Your instructions - Quote everything from the start of the items below down through the line containing "mekanisme dan undang-undang", with that line included.

(Transcribed page contents)
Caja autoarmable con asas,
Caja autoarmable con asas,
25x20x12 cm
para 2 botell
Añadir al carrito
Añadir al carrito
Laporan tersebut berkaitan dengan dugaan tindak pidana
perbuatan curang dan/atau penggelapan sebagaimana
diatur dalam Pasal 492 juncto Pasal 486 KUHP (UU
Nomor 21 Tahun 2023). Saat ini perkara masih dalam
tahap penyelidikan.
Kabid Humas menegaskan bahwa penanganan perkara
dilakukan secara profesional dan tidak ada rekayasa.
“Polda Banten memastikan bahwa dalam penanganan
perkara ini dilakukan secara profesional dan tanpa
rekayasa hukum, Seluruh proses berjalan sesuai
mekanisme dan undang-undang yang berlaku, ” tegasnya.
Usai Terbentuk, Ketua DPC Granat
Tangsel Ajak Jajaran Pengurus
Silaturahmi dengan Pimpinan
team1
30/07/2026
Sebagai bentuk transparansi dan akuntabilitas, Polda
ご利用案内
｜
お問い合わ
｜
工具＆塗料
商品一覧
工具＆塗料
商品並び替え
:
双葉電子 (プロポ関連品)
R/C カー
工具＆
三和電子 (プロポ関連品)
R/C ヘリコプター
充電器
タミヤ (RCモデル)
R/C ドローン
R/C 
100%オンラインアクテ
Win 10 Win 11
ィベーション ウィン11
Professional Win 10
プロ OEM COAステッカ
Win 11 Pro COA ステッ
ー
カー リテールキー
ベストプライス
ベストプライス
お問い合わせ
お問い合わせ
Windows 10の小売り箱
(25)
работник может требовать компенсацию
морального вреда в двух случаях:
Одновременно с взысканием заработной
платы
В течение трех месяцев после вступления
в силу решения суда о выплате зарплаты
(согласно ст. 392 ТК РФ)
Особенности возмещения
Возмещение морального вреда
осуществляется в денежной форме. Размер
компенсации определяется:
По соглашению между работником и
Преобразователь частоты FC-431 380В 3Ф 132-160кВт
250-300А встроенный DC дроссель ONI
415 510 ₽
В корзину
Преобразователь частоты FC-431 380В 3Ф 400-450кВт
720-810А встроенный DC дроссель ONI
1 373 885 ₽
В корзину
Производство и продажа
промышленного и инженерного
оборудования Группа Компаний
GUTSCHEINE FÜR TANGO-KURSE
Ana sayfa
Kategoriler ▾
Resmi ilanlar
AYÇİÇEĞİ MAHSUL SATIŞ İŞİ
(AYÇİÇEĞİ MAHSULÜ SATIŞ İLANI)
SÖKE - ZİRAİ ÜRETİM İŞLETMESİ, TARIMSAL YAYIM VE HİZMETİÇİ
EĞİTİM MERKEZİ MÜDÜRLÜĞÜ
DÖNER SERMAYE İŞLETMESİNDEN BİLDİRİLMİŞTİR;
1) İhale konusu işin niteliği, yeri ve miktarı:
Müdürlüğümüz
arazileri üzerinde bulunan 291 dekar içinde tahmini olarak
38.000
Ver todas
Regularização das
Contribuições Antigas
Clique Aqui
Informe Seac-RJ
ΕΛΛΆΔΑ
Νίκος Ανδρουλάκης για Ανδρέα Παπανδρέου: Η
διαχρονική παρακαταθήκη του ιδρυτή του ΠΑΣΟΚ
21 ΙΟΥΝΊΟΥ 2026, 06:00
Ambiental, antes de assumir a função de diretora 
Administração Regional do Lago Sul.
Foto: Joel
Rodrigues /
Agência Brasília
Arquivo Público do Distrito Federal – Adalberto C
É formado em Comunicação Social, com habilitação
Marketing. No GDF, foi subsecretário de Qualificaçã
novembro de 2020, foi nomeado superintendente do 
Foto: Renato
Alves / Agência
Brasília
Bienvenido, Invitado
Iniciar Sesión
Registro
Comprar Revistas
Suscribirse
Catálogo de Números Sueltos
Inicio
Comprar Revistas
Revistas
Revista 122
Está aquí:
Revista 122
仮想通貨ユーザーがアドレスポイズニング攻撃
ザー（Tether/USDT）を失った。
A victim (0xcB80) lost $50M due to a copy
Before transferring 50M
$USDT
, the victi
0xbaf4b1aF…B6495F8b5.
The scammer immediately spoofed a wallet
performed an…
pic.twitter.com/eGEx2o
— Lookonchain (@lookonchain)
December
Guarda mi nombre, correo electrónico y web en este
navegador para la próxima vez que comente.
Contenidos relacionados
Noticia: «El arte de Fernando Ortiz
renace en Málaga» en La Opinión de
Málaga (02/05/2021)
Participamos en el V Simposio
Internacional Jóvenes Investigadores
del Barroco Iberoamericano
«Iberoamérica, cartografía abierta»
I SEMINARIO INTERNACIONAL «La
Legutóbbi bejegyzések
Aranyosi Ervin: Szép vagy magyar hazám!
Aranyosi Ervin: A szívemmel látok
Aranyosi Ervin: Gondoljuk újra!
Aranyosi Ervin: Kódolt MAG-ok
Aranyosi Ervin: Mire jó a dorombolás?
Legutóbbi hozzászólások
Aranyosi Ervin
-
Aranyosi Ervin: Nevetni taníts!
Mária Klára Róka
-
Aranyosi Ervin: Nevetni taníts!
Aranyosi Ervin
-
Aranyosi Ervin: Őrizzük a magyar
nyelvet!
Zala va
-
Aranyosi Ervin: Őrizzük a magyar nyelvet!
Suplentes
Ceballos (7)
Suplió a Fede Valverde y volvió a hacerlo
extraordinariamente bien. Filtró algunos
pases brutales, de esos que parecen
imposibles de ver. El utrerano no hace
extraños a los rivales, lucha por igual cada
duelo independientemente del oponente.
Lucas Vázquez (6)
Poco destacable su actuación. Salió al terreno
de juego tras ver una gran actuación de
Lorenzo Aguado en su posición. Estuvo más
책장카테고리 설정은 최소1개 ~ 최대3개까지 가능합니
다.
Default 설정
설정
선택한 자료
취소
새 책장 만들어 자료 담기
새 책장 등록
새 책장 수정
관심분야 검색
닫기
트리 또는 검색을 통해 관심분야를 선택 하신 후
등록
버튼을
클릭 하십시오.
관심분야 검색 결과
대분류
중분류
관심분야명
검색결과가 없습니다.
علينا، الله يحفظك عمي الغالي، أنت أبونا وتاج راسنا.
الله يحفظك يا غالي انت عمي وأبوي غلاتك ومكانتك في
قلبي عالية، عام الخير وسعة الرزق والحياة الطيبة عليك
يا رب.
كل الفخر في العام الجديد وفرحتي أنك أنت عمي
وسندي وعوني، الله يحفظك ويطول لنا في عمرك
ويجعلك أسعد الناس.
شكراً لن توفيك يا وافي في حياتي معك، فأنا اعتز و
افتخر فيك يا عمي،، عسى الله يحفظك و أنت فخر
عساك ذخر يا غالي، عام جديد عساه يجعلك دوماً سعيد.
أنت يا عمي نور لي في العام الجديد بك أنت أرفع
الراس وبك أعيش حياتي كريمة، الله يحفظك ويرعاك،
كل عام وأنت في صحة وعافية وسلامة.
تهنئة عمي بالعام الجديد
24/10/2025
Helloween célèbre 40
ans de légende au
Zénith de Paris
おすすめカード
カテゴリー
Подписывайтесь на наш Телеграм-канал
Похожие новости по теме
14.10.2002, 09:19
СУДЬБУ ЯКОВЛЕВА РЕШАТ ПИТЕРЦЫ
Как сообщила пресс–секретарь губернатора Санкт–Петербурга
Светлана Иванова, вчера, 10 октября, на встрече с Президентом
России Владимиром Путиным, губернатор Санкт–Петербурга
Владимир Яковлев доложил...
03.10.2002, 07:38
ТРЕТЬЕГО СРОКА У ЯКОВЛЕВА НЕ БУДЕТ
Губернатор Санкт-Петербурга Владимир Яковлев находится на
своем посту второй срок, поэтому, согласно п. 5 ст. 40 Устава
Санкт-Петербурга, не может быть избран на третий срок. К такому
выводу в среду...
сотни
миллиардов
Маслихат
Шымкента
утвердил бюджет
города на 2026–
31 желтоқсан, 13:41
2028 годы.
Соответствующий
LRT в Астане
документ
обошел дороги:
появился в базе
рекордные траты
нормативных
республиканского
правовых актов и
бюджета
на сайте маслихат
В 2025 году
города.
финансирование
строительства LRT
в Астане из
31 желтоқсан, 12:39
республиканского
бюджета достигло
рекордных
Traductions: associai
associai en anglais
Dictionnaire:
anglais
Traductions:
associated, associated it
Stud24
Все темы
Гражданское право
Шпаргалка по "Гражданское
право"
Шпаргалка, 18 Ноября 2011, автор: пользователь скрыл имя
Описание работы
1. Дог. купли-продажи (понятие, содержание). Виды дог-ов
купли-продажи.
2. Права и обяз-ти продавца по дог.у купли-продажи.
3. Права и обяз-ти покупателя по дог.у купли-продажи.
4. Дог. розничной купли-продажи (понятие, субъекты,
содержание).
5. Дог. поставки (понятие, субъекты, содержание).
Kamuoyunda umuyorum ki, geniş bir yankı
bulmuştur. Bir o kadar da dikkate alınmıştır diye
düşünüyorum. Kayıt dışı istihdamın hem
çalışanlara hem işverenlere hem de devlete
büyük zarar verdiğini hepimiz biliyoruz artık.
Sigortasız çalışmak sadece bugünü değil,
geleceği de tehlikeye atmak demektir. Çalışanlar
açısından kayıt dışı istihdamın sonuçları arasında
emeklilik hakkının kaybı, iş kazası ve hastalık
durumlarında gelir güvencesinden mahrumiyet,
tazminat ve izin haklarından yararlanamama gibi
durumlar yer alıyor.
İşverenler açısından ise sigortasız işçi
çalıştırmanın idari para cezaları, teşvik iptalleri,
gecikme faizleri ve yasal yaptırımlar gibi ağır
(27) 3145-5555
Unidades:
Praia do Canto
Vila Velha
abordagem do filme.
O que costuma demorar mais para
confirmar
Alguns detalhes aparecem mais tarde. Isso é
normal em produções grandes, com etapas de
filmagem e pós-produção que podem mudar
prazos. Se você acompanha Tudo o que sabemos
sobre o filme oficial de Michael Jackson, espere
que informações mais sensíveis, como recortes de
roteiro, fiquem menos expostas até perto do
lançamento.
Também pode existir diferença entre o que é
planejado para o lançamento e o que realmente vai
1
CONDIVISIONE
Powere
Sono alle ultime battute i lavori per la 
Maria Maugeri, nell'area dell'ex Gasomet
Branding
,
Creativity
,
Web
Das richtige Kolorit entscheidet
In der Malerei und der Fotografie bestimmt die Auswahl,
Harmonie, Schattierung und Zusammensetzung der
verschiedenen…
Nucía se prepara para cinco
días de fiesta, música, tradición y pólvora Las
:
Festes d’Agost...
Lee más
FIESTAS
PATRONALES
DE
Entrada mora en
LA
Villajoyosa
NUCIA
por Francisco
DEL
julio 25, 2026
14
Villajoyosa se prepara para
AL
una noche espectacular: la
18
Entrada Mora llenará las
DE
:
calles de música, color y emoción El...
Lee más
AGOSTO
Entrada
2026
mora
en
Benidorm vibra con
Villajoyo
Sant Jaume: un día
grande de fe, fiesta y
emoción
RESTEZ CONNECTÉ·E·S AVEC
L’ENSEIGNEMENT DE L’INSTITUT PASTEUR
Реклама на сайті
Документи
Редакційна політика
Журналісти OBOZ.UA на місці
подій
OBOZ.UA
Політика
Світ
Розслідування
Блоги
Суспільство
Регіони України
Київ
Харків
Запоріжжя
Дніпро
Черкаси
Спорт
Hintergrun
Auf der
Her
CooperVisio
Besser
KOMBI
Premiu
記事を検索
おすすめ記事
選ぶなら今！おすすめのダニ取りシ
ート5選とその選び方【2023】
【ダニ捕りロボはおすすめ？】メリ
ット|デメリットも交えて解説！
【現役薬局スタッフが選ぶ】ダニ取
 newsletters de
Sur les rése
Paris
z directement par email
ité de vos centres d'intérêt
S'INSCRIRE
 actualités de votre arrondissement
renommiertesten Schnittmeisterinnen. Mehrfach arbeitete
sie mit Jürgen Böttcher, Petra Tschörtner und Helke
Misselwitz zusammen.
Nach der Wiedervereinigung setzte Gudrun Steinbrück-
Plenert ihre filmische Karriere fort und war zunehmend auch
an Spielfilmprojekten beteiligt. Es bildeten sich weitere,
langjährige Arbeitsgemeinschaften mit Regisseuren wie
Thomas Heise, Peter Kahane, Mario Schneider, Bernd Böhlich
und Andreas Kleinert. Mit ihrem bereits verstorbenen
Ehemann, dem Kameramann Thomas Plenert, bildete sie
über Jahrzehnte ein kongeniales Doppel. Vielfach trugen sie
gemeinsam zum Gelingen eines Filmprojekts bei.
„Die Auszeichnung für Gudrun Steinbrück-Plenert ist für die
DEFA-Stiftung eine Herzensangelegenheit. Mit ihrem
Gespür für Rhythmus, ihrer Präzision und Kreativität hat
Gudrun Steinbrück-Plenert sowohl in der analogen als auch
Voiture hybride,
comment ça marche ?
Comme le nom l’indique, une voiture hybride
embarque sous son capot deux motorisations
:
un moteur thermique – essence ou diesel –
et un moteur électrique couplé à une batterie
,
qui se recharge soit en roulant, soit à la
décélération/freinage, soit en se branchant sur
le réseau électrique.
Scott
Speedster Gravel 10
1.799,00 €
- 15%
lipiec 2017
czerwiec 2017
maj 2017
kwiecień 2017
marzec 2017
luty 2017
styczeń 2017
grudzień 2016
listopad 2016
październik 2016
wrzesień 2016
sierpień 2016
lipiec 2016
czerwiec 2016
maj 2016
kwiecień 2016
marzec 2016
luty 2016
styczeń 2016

Solution -
Caja autoarmable con asas,
Caja autoarmable con asas,
25x20x12 cm
para 2 botell
Añadir al carrito
Añadir al carrito
Laporan tersebut berkaitan dengan dugaan tindak pidana
perbuatan curang dan/atau penggelapan sebagaimana
diatur dalam Pasal 492 juncto Pasal 486 KUHP (UU
Nomor 21 Tahun 2023). Saat ini perkara masih dalam
tahap penyelidikan.
Kabid Humas menegaskan bahwa penanganan perkara
dilakukan secara profesional dan tidak ada rekayasa.
“Polda Banten memastikan bahwa dalam penanganan
perkara ini dilakukan secara profesional dan tanpa
rekayasa hukum, Seluruh proses berjalan sesuai
mekanisme dan undang-undang yang berlaku, ” tegasnya.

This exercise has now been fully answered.